◆ **Goal of the exercise**:
Look through the records below for the line with "regularly can significantly". Return that line and each one after it up to and including the line with "particular, offer", exactly.

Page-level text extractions
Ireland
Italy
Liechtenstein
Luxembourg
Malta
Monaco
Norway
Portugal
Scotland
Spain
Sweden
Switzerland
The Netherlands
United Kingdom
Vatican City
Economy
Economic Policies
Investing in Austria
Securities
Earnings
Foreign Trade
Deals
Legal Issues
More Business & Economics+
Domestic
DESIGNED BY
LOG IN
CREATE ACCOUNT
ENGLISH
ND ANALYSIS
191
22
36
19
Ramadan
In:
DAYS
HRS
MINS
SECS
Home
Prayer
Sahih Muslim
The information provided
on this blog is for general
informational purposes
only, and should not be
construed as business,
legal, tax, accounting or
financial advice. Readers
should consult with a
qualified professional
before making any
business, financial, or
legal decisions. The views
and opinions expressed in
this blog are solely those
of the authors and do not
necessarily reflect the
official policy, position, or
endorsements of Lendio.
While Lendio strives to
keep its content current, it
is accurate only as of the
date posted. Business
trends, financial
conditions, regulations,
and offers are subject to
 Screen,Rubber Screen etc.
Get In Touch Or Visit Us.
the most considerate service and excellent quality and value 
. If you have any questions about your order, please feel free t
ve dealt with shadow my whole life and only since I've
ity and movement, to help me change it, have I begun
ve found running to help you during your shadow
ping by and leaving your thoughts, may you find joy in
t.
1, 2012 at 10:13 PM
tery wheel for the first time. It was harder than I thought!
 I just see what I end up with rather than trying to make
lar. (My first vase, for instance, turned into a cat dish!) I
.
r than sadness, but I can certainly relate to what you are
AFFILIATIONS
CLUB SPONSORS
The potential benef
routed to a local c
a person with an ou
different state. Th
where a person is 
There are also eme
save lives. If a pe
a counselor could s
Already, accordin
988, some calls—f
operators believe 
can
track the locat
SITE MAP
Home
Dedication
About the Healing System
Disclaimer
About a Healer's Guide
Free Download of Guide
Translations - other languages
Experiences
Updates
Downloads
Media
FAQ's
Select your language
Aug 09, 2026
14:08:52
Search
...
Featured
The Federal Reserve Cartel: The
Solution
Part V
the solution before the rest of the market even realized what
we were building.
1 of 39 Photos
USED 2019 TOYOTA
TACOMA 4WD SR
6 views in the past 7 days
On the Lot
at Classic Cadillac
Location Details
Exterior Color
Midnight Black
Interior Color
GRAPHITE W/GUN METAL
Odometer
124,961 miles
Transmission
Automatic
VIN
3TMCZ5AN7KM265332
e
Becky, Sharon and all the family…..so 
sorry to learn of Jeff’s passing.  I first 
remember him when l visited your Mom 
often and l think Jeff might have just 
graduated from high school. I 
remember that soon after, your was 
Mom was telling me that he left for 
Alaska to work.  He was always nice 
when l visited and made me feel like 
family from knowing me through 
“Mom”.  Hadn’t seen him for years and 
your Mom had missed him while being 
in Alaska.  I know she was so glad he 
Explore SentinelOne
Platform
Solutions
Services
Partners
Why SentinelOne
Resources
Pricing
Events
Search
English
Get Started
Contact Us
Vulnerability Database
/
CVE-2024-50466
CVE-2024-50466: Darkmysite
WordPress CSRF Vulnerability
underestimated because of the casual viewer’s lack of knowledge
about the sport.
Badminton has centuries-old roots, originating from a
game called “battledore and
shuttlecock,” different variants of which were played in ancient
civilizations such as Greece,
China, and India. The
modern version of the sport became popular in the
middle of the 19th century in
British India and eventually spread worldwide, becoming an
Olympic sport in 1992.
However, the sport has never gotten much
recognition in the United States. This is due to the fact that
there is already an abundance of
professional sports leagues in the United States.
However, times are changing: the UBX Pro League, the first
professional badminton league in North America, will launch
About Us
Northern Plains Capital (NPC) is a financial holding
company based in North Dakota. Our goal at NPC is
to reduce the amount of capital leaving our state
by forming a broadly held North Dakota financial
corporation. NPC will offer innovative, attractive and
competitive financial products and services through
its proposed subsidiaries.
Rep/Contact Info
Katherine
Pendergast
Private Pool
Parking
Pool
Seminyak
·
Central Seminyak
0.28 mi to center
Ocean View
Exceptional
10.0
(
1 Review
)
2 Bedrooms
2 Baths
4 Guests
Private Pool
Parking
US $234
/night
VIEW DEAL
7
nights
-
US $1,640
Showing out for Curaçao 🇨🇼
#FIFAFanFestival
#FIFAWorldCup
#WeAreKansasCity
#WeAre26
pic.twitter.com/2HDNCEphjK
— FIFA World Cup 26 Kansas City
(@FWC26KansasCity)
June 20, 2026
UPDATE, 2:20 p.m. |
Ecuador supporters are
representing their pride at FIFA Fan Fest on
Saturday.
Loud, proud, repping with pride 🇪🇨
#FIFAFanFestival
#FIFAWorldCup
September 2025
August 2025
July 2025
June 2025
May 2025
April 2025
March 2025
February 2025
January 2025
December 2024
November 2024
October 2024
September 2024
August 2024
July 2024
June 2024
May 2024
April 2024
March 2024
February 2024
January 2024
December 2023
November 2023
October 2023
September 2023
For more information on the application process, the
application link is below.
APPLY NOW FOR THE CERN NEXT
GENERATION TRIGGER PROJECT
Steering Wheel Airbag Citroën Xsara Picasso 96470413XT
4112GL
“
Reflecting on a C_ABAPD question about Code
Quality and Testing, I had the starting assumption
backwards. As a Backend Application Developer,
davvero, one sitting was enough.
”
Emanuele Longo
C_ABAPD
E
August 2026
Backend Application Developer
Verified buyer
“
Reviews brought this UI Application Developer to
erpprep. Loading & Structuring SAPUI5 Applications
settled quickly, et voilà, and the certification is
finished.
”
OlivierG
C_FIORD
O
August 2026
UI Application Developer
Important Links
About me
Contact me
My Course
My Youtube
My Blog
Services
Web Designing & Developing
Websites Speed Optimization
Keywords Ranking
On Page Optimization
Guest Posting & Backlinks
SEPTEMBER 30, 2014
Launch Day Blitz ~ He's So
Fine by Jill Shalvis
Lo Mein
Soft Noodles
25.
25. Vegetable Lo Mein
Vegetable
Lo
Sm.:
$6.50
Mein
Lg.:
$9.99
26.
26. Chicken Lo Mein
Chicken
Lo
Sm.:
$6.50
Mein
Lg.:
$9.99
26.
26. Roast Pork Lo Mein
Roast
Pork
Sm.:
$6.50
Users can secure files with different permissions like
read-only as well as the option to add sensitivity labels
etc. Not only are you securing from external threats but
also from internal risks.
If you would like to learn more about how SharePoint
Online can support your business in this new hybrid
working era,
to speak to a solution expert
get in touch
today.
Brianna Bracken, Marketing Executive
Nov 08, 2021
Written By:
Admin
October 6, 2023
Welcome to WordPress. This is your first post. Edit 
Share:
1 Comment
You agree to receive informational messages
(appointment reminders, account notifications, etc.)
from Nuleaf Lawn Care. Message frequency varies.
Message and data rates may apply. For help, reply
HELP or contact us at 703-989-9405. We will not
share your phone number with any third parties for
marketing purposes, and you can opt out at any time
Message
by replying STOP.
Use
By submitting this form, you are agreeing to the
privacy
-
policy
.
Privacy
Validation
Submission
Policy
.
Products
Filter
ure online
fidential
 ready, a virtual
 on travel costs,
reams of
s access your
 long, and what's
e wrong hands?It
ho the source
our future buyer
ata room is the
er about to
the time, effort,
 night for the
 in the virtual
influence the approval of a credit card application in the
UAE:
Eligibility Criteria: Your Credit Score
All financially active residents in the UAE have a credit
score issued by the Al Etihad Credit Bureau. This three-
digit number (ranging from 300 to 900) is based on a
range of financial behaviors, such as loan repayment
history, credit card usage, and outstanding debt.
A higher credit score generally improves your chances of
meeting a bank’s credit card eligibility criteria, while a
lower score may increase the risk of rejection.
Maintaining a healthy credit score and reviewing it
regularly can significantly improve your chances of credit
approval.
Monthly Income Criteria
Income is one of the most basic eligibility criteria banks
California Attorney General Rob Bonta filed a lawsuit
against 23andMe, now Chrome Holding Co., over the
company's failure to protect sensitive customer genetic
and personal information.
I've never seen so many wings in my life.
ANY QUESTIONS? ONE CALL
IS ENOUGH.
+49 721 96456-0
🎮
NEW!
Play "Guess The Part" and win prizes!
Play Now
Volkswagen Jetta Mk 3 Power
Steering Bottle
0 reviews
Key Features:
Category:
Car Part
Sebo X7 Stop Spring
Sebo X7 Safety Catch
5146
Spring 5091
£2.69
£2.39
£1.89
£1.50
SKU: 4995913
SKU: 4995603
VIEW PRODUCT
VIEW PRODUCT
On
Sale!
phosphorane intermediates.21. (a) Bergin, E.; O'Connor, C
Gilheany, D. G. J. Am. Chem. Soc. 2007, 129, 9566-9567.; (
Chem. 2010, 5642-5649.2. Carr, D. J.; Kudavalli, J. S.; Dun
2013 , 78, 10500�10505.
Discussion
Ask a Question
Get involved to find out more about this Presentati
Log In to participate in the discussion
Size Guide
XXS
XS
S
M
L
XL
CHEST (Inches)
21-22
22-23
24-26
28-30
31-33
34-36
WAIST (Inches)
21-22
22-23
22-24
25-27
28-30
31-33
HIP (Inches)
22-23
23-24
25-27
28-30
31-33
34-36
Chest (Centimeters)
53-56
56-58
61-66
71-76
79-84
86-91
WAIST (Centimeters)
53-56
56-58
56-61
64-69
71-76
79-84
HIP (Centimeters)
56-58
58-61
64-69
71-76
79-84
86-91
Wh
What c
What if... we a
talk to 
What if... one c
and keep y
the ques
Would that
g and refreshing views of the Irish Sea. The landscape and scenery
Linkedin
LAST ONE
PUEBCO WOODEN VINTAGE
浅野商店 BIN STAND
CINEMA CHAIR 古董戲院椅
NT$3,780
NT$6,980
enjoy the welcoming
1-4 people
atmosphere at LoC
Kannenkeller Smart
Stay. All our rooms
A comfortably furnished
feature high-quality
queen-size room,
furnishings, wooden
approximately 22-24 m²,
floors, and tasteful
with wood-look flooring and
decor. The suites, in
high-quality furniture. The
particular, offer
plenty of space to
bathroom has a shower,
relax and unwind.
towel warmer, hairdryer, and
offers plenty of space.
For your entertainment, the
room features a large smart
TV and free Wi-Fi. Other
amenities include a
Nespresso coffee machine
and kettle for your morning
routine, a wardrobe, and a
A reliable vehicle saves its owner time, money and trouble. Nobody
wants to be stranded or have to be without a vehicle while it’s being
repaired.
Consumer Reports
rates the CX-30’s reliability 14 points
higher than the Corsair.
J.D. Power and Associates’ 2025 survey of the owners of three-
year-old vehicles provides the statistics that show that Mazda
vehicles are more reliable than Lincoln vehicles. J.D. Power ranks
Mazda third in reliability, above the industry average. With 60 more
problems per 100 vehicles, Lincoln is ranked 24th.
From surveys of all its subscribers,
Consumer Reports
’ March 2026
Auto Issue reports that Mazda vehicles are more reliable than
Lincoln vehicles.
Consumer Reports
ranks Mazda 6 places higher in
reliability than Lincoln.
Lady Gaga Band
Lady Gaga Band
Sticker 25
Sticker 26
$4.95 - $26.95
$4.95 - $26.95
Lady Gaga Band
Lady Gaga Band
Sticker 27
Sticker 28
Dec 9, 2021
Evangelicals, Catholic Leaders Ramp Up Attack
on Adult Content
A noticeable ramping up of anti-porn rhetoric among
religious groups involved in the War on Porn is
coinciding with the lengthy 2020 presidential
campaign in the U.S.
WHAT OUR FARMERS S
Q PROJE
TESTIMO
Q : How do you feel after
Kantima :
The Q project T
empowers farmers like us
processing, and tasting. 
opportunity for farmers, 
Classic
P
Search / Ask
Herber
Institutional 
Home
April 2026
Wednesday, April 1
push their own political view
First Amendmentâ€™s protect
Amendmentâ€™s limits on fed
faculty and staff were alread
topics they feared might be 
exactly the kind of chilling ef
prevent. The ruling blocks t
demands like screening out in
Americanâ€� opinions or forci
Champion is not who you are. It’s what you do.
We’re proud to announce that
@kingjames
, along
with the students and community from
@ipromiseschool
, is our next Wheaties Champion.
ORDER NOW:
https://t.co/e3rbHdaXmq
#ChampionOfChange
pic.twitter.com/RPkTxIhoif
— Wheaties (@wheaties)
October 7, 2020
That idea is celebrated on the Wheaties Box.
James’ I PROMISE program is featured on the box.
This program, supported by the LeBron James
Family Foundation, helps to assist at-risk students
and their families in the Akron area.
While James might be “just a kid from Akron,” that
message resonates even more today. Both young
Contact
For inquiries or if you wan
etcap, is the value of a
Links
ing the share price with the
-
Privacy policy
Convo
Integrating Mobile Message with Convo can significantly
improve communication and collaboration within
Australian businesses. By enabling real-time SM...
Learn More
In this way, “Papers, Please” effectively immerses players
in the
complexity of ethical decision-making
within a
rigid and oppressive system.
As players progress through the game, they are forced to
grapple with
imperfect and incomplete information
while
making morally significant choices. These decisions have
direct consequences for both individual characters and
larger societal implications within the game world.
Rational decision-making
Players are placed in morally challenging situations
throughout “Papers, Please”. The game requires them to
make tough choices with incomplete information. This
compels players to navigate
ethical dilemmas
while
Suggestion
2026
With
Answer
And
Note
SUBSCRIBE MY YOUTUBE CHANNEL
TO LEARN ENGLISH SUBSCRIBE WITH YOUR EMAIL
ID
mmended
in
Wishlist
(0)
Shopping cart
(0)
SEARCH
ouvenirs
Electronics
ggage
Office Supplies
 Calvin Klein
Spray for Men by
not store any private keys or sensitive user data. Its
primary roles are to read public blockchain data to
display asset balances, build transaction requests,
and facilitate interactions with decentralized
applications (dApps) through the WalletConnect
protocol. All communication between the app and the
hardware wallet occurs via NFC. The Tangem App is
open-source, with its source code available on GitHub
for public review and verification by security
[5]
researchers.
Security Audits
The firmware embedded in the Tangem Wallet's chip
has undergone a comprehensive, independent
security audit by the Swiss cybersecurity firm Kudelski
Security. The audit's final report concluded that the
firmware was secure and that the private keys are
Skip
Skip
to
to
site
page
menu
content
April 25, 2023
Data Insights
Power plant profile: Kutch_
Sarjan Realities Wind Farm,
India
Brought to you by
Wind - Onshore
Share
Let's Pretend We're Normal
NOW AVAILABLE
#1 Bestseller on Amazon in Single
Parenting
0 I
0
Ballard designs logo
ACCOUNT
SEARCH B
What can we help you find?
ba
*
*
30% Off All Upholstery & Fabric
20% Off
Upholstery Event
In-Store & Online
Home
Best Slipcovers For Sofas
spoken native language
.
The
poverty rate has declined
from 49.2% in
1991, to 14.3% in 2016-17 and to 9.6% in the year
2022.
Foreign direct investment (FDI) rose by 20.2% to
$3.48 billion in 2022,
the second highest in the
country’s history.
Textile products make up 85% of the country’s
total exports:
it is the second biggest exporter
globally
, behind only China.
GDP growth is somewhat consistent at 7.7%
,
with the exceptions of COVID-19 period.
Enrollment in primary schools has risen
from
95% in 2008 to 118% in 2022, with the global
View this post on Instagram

◆ **Result of this exercise**:
regularly can significantly improve your chances of credit
approval.
Monthly Income Criteria
Income is one of the most basic eligibility criteria banks
California Attorney General Rob Bonta filed a lawsuit
against 23andMe, now Chrome Holding Co., over the
company's failure to protect sensitive customer genetic
and personal information.
I've never seen so many wings in my life.
ANY QUESTIONS? ONE CALL
IS ENOUGH.
+49 721 96456-0
🎮
NEW!
Play "Guess The Part" and win prizes!
Play Now
Volkswagen Jetta Mk 3 Power
Steering Bottle
0 reviews
Key Features:
Category:
Car Part
Sebo X7 Stop Spring
Sebo X7 Safety Catch
5146
Spring 5091
£2.69
£2.39
£1.89
£1.50
SKU: 4995913
SKU: 4995603
VIEW PRODUCT
VIEW PRODUCT
On
Sale!
phosphorane intermediates.21. (a) Bergin, E.; O'Connor, C
Gilheany, D. G. J. Am. Chem. Soc. 2007, 129, 9566-9567.; (
Chem. 2010, 5642-5649.2. Carr, D. J.; Kudavalli, J. S.; Dun
2013 , 78, 10500�10505.
Discussion
Ask a Question
Get involved to find out more about this Presentati
Log In to participate in the discussion
Size Guide
XXS
XS
S
M
L
XL
CHEST (Inches)
21-22
22-23
24-26
28-30
31-33
34-36
WAIST (Inches)
21-22
22-23
22-24
25-27
28-30
31-33
HIP (Inches)
22-23
23-24
25-27
28-30
31-33
34-36
Chest (Centimeters)
53-56
56-58
61-66
71-76
79-84
86-91
WAIST (Centimeters)
53-56
56-58
56-61
64-69
71-76
79-84
HIP (Centimeters)
56-58
58-61
64-69
71-76
79-84
86-91
Wh
What c
What if... we a
talk to 
What if... one c
and keep y
the ques
Would that
g and refreshing views of the Irish Sea. The landscape and scenery
Linkedin
LAST ONE
PUEBCO WOODEN VINTAGE
浅野商店 BIN STAND
CINEMA CHAIR 古董戲院椅
NT$3,780
NT$6,980
enjoy the welcoming
1-4 people
atmosphere at LoC
Kannenkeller Smart
Stay. All our rooms
A comfortably furnished
feature high-quality
queen-size room,
furnishings, wooden
approximately 22-24 m²,
floors, and tasteful
with wood-look flooring and
decor. The suites, in
high-quality furniture. The
particular, offer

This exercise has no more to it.